CadetMahoney
Member
How could there be a Juggernaut on LV426 w/ a cargo of eggs when the Xeno at the end of Prometheus is the very first of its kind?
Simple, it's not the "very first of it's kind".
How could there be a Juggernaut on LV426 w/ a cargo of eggs when the Xeno at the end of Prometheus is the very first of its kind?
Simple, it's not the "very first of it's kind".
And why would Weyland bet the farm on the other moon?The file states that Weyland Corp has detected a faint, almost imperceptible signal emanating from one of the lesser moons of the system, that moon being LV426. And David will be programmed to know about LV426 and the rest of the crew - including Meredith - will know nothing about the transmission they've received until the time is right.
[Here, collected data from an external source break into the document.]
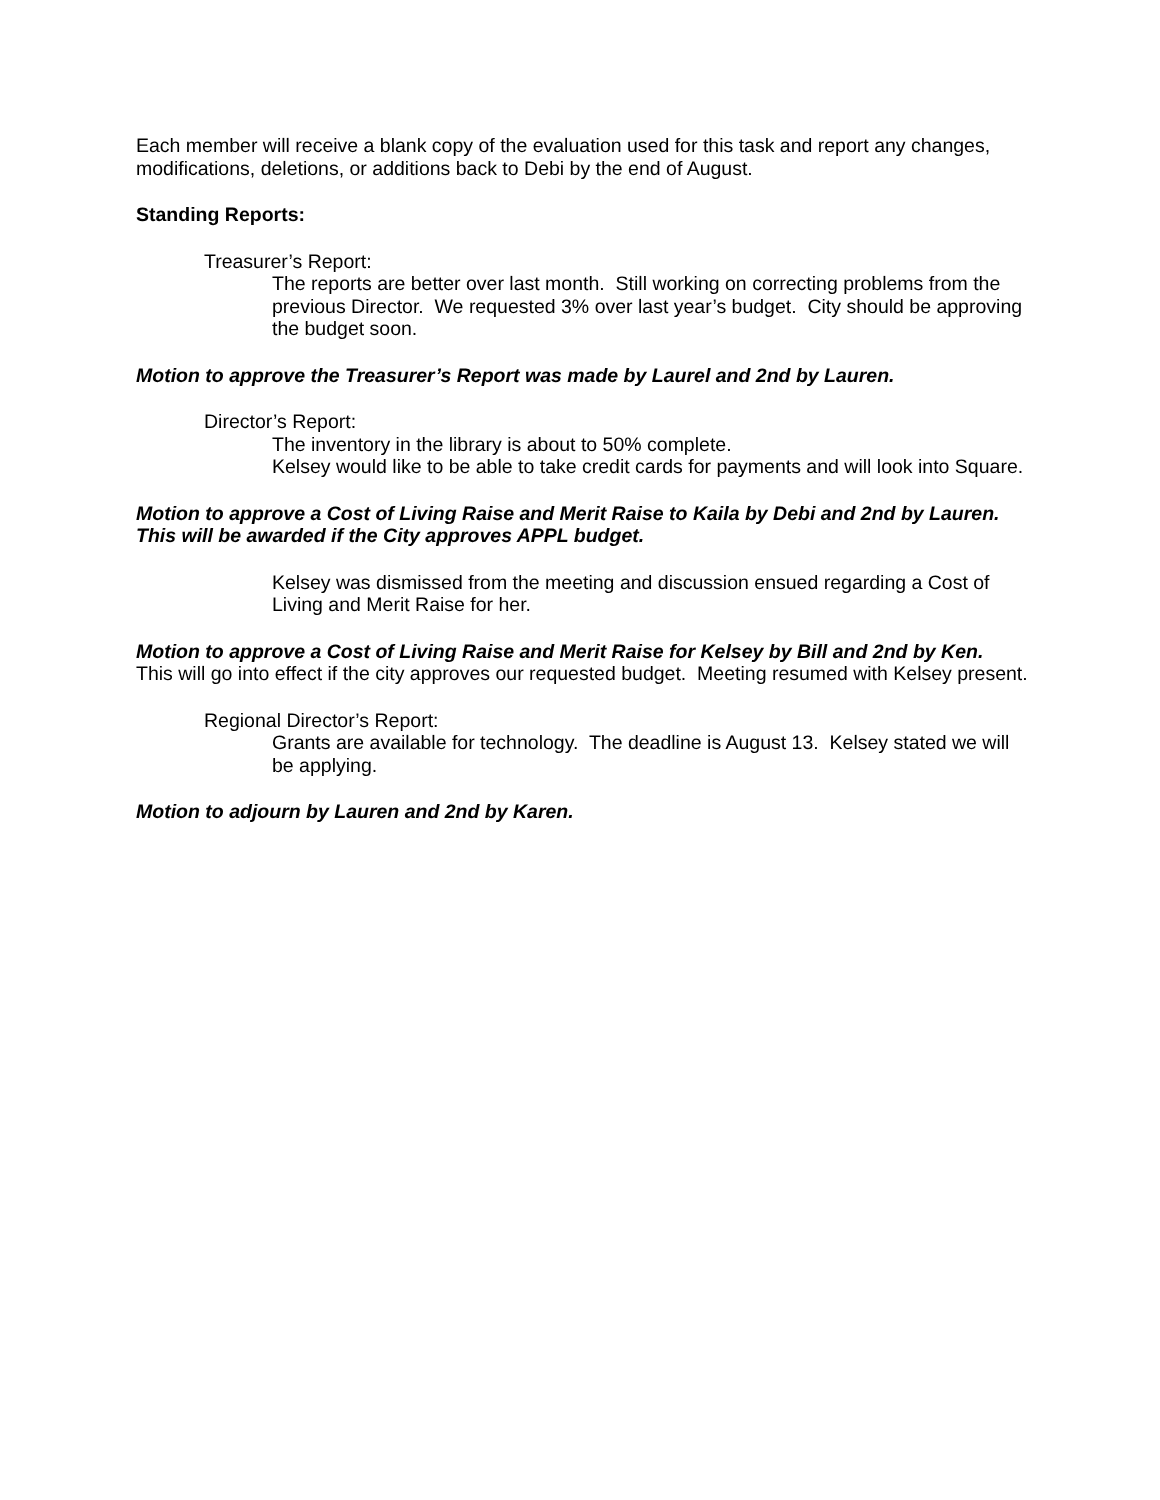Each member will receive a blank copy of the evaluation used for this task and report any changes, modifications, deletions, or additions back to Debi by the end of August.
Standing Reports:
Treasurer’s Report:
The reports are better over last month. Still working on correcting problems from the previous Director. We requested 3% over last year’s budget. City should be approving the budget soon.
Motion to approve the Treasurer’s Report was made by Laurel and 2nd by Lauren.
Director’s Report:
The inventory in the library is about to 50% complete.
Kelsey would like to be able to take credit cards for payments and will look into Square.
Motion to approve a Cost of Living Raise and Merit Raise to Kaila by Debi and 2nd by Lauren. This will be awarded if the City approves APPL budget.
Kelsey was dismissed from the meeting and discussion ensued regarding a Cost of Living and Merit Raise for her.
Motion to approve a Cost of Living Raise and Merit Raise for Kelsey by Bill and 2nd by Ken. This will go into effect if the city approves our requested budget. Meeting resumed with Kelsey present.
Regional Director’s Report:
Grants are available for technology. The deadline is August 13. Kelsey stated we will be applying.
Motion to adjourn by Lauren and 2nd by Karen.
How could there be a Juggernaut on LV426 w/ a cargo of eggs when the Xeno at the end of Prometheus is the very first of its kind?
These kinds of complaints just seem silly to me.
We're in the future, watching surgery be done by an automated robot/pod to remove an alien fetus. The woman is clearly in great pain and is repeatedly injecting herself with unknown future medicines to dull that pain. But when she's fighting for her life and the adrenaline is pumping, it's silly to think she could run around some?
Why?
Is the ship that crashes at the end of the movie the same one they enter in the first Alien? is it even the same planet? The space jockey they find in in the first Alien was sitting at the controls of the ship with his chest busted open but the only one alive dies in the escape pod at the end of Prometheus.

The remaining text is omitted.